* **EXERCISE BRIEF**:
Reproduce the whole listing below line for line, leaving out any pictures.

* **DATASET EXCERPTS**:
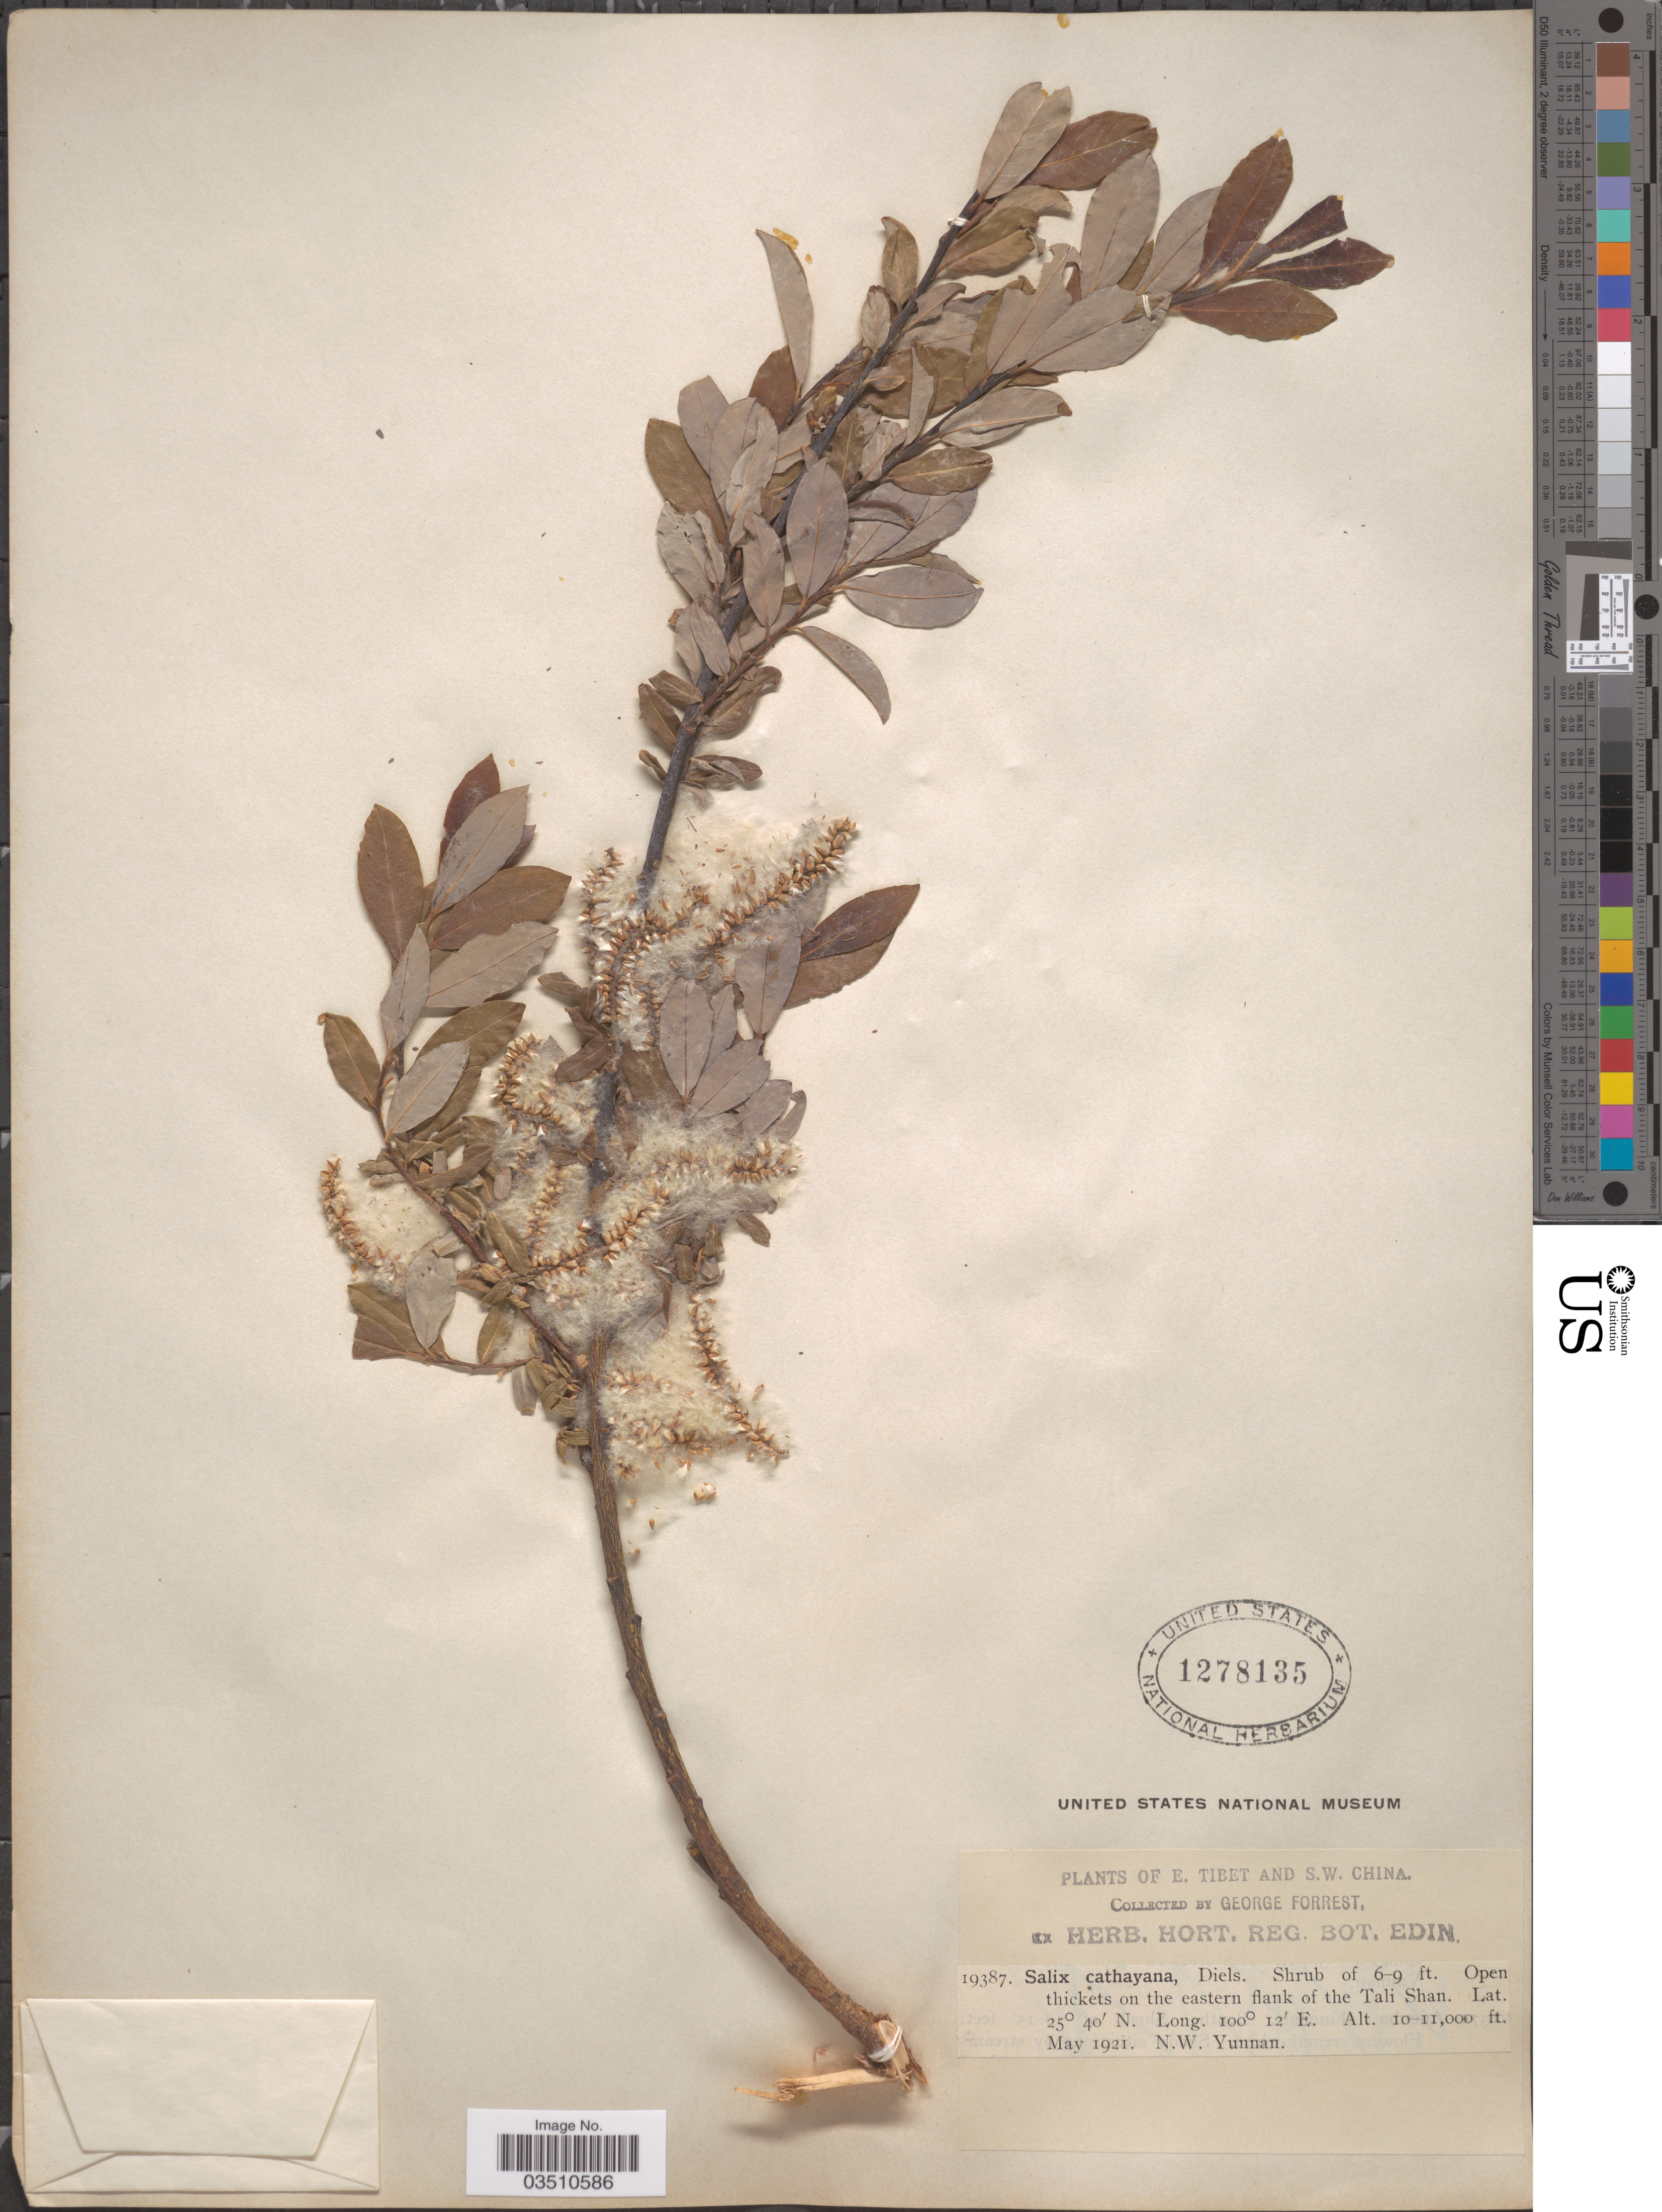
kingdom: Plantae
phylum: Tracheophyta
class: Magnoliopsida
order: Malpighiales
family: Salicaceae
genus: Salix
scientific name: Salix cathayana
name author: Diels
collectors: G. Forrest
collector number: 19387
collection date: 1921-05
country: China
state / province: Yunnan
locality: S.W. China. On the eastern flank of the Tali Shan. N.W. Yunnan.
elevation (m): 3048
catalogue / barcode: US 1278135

* **ANSWER TO THE PROBLEM**:
kingdom: Plantae
phylum: Tracheophyta
class: Magnoliopsida
order: Malpighiales
family: Salicaceae
genus: Salix
scientific name: Salix cathayana
name author: Diels
collectors: G. Forrest
collector number: 19387
collection date: 1921-05
country: China
state / province: Yunnan
locality: S.W. China. On the eastern flank of the Tali Shan. N.W. Yunnan.
elevation (m): 3048
catalogue / barcode: US 1278135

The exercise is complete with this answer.